Several previous studies have demonstrated that RAS inhibition by ARBs may exert renoprotective effects in a dose-dependent manner. For example, 300 mg irbesartan exerts stronger effects than 150 mg irbesartan in terms of urinary albumin excretion and overt diabetic nephropathy prevention. However, In those studies, none of the participants had moderate to severe renal insufficiency, such as CKD stage 3–4; only one study investigated dose-dependent renoprotection in patients with moderate to severe CKD and found a higher degree of proteinuria. Although angiotensin II receptor blockers are effective for patients with chronic kidney disease, dose-dependent renoprotective effects of angiotensin II receptor blockers in patients with moderate to severe chronic kidney disease with non-nephrotic proteinuria are not known. Therefore, researchers of the Nagasaki University Hospital, Japan conducted a study to clarify the dose-dependent renoprotective effect and safety of the long-term administration of the ARB telmisartan on patients with stage 3 or 4 CKD without nephrotic level proteinuria.
The JINNAGA study was a multicenter, prospective, randomized trial, conducted from 2009 to 2014. A total of 61 patients with non-nephrotic stage 3–4 chronic kidney disease were randomly assigned to receive either 40mg (n=32) or 80 mg (n=29) telmisartan and were observed for up to 104 weeks. The major outcome assessed was renal death, doubling of serum creatinine level, the transition to stage 5 chronic kidney disease and death from any cause. Researchers also assessed the level of urinary proteins and changes in the estimated glomerular filtration rate.

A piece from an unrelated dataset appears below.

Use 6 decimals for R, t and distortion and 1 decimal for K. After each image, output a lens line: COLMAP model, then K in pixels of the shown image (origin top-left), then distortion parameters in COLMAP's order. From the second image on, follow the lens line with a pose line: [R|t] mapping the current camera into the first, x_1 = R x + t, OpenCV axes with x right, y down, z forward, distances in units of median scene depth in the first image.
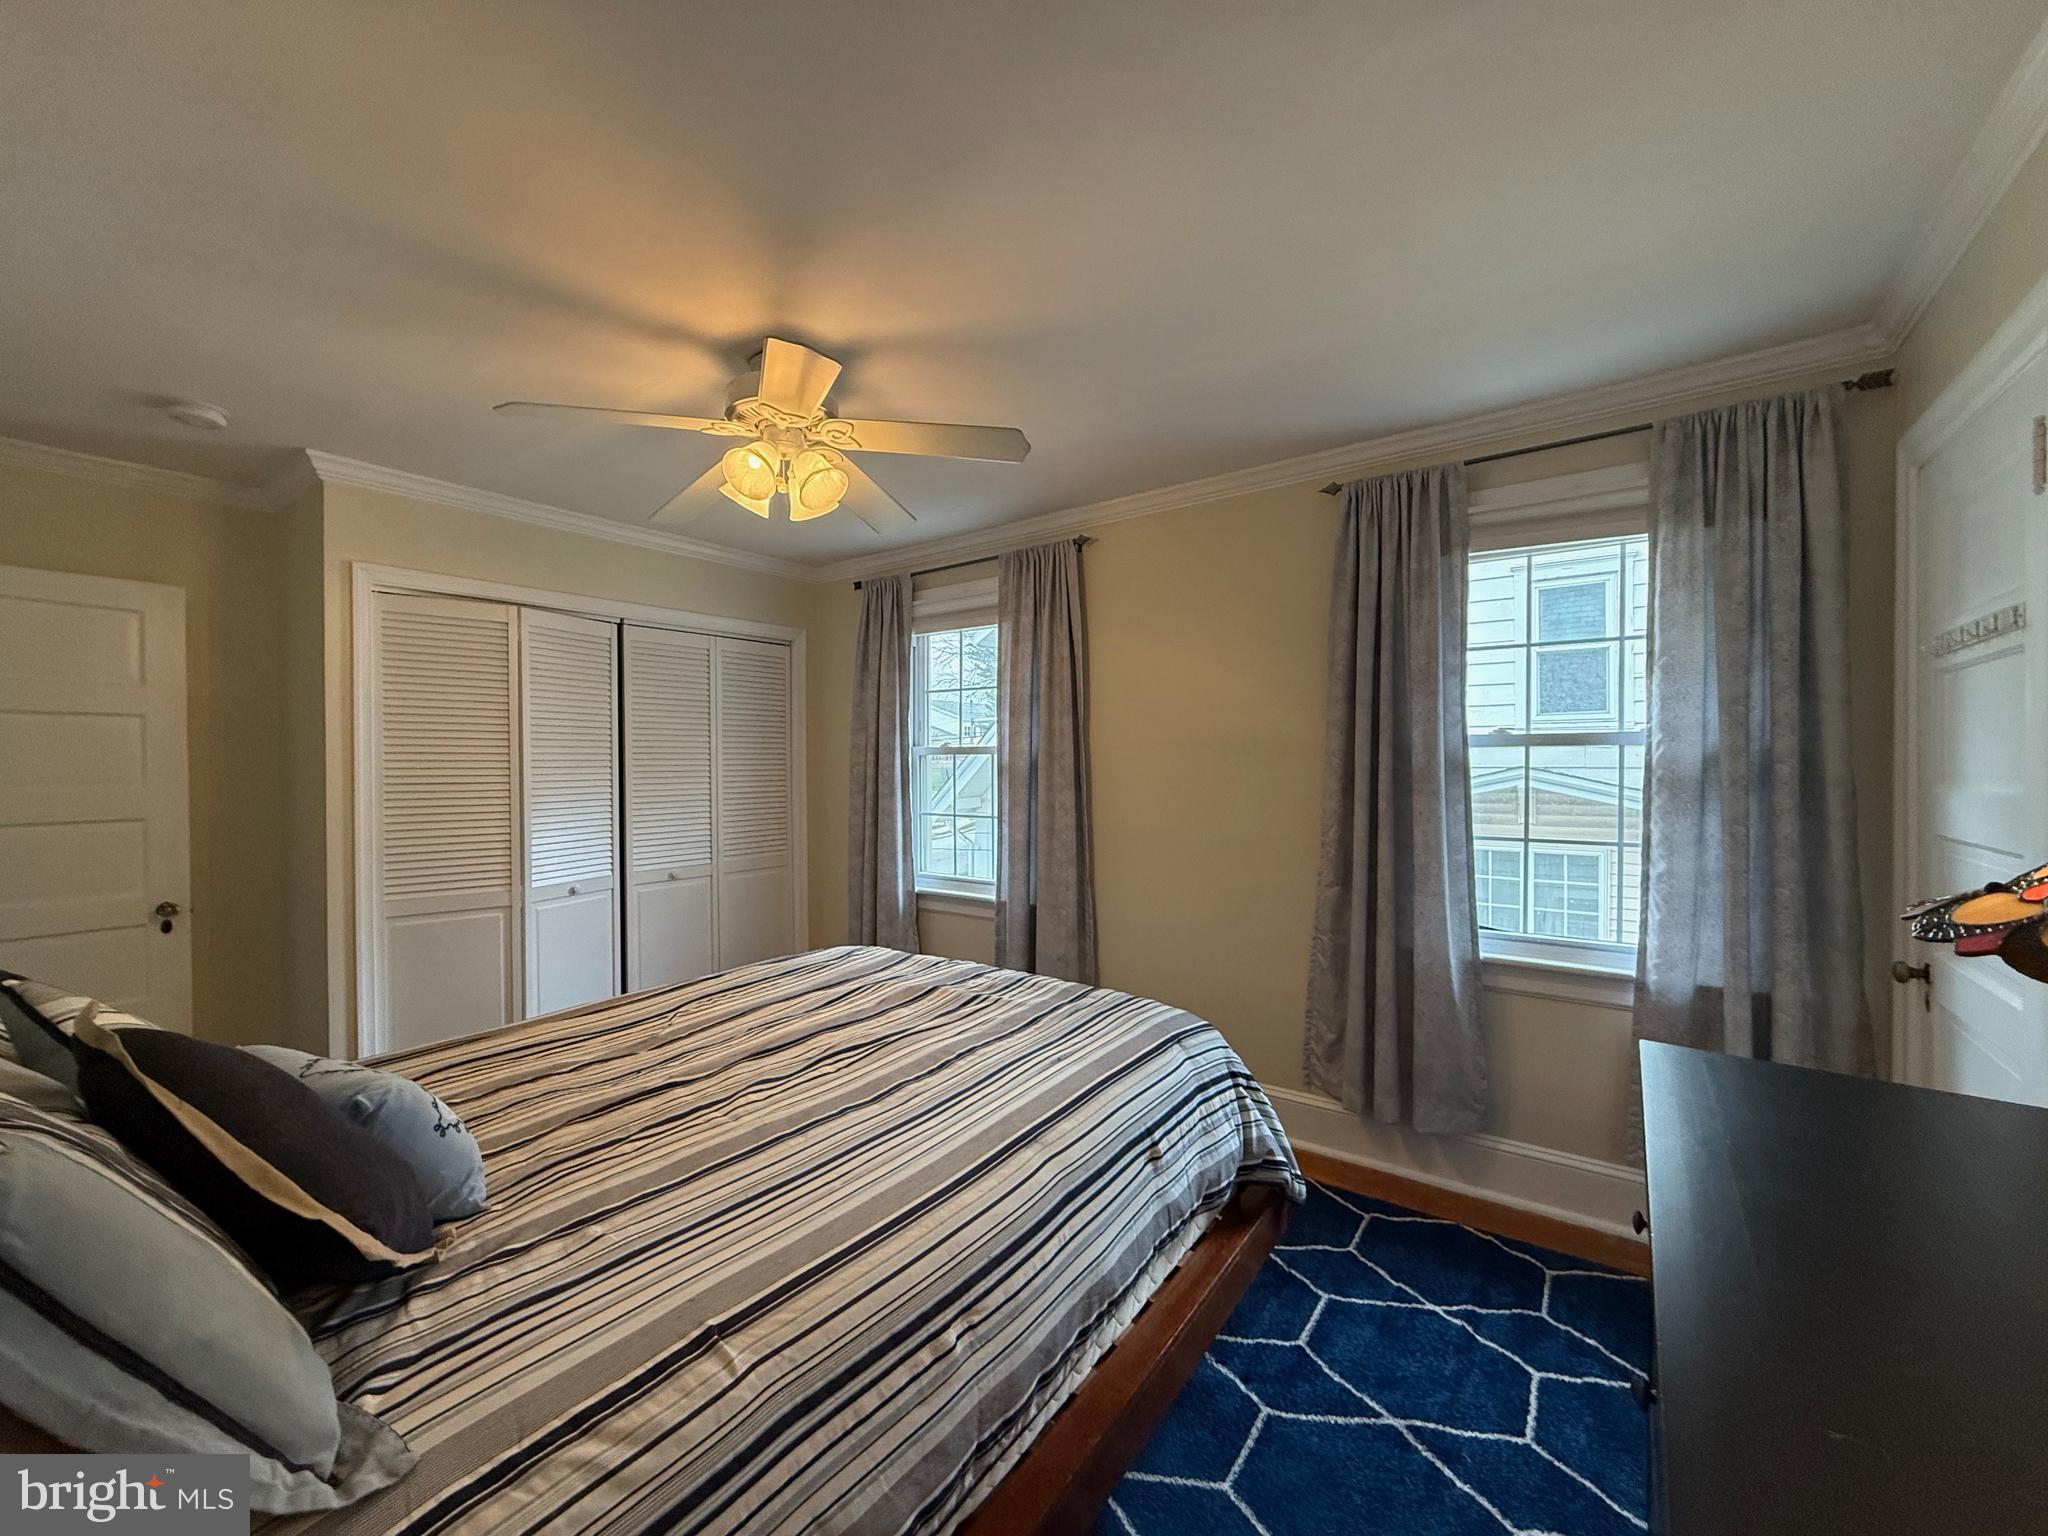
lens RADIAL K [[795.2, 0, 1028.2], [0, 795.2, 794.3], [0, 0, 1]] dist [0.000474, 0.000012]
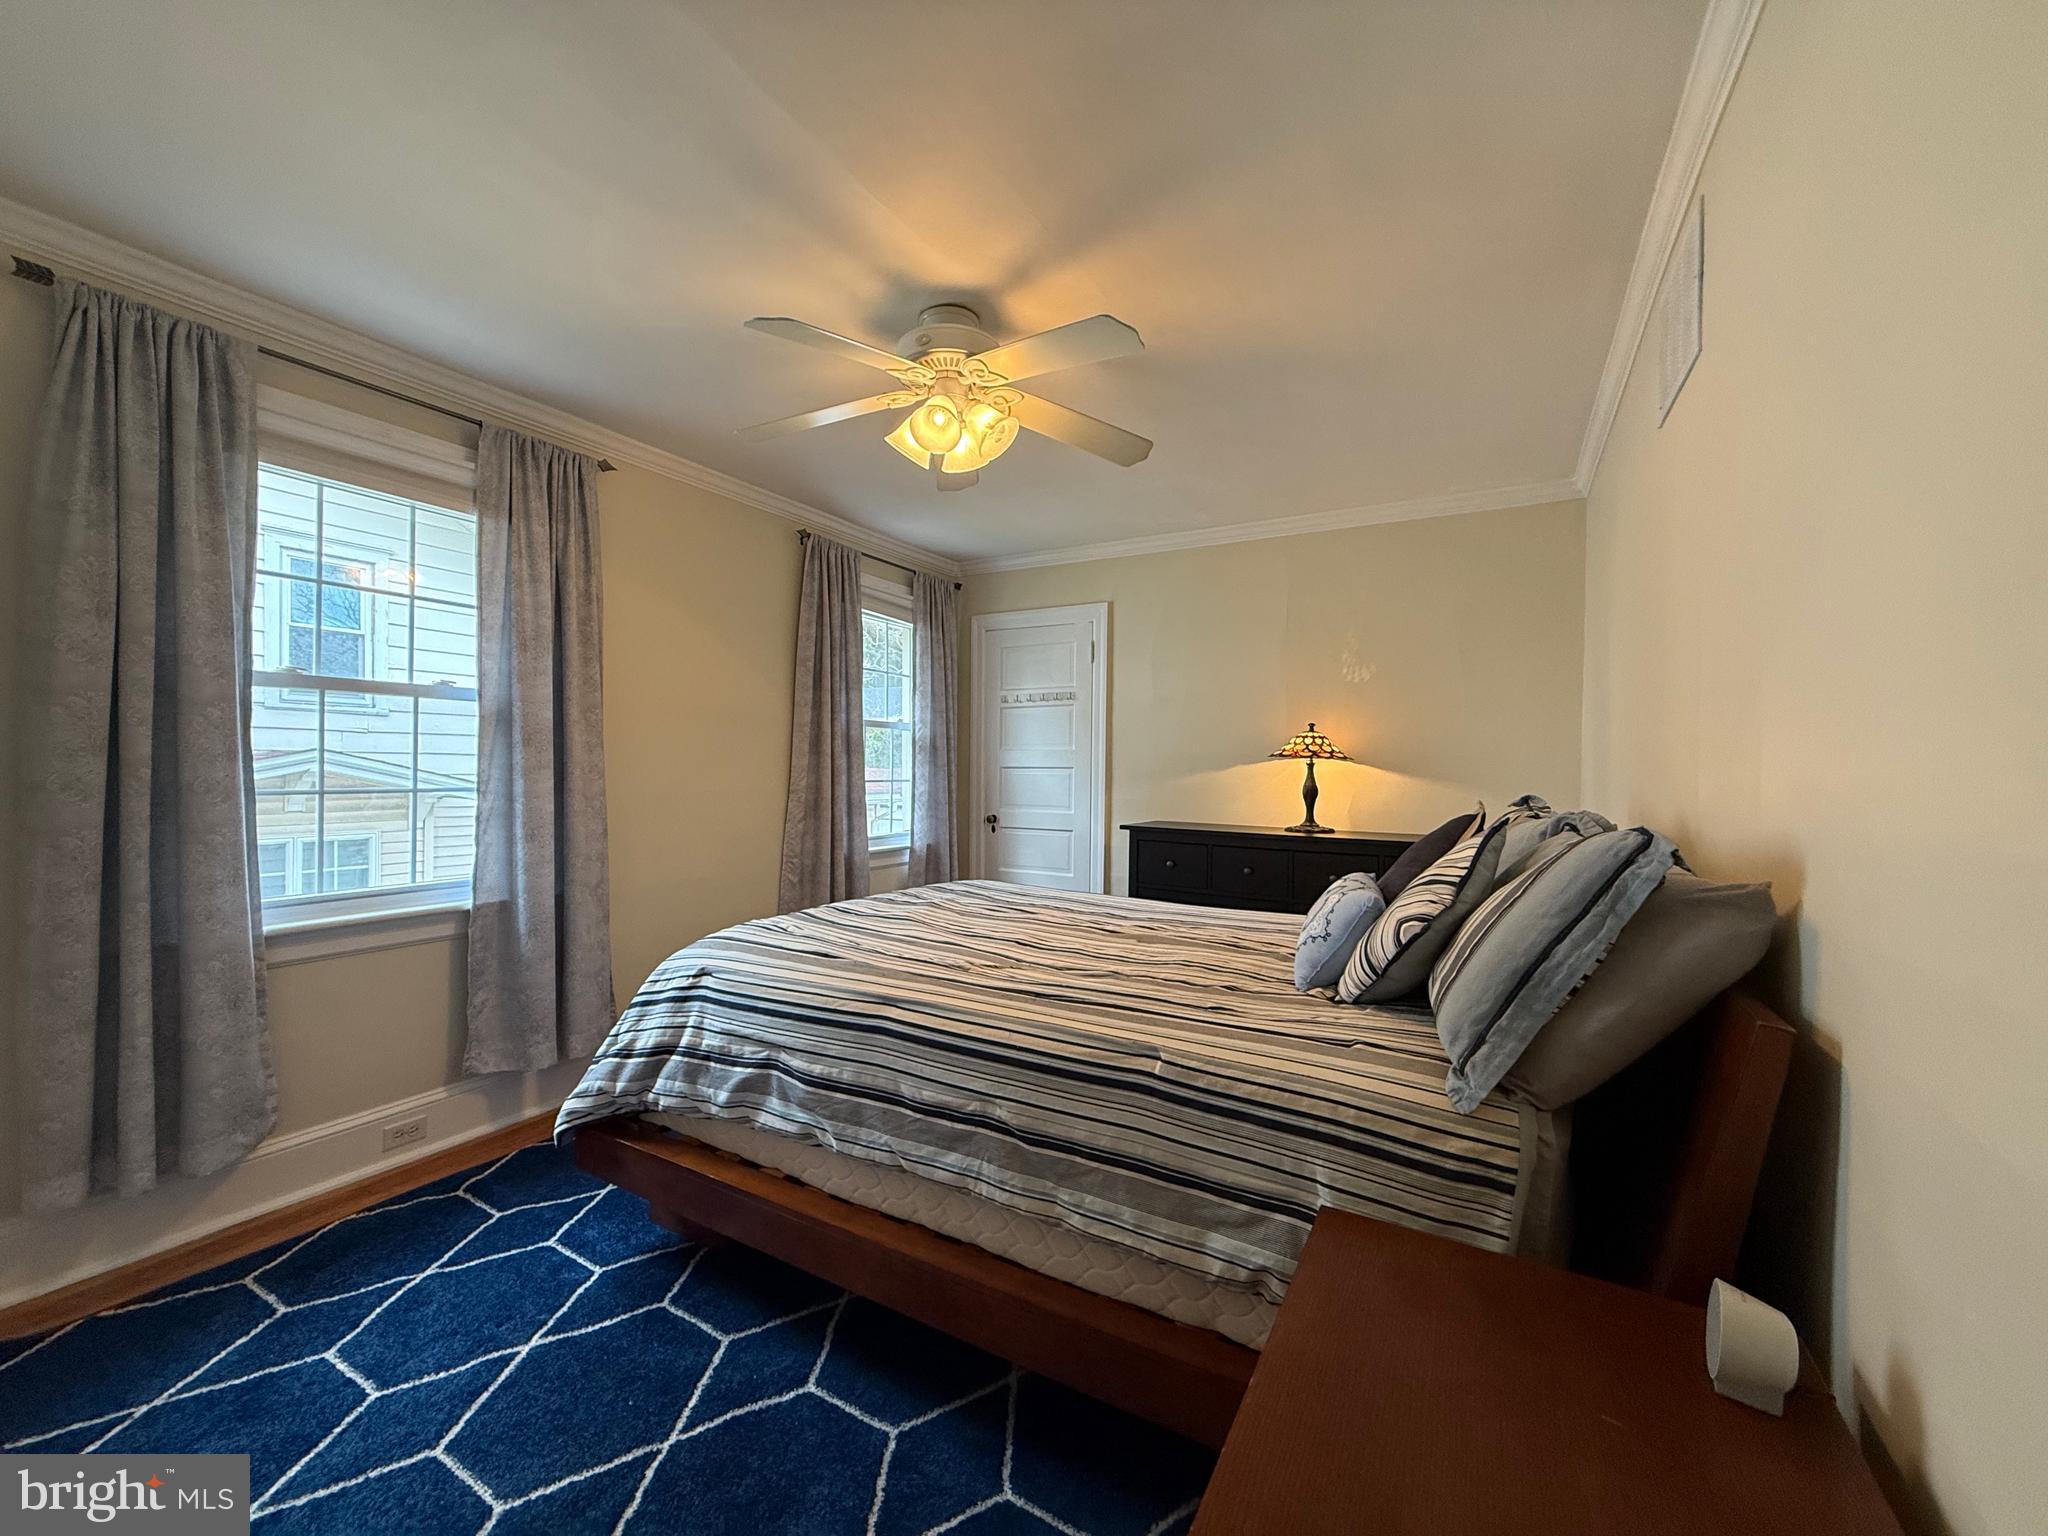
lens RADIAL K [[811.3, 0, 1013.8], [0, 811.3, 767.5], [0, 0, 1]] dist [-0.000144, -0.000117]
pose [[-0.094184, -0.027653, 0.995171, -0.819158], [-0.013130, 0.999562, 0.026533, -0.016059], [-0.995468, -0.010567, -0.094505, 0.593907]]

Upon analysis, researchers found no significant difference in the primary outcome and eGFR between the two groups. However, after 24 weeks, they noted a significant reduction in the level of proteinuria among 80 mg group than in the 40 mg group. They noted no severe adverse events occurred in either group, and the occurrence of adverse events did not significantly differ between them.
The authors concluded, "Our findings do not demonstrate a direct dose-dependent renoprotective effect of telmisartan. The higher telmisartan dose resulted in a decrease in the amount of urinary protein. Even though high-dose angiotensin II receptor blockers may be preferable for patients with stage 3–4 chronic kidney disease, the clinical importance of the study results may be limited".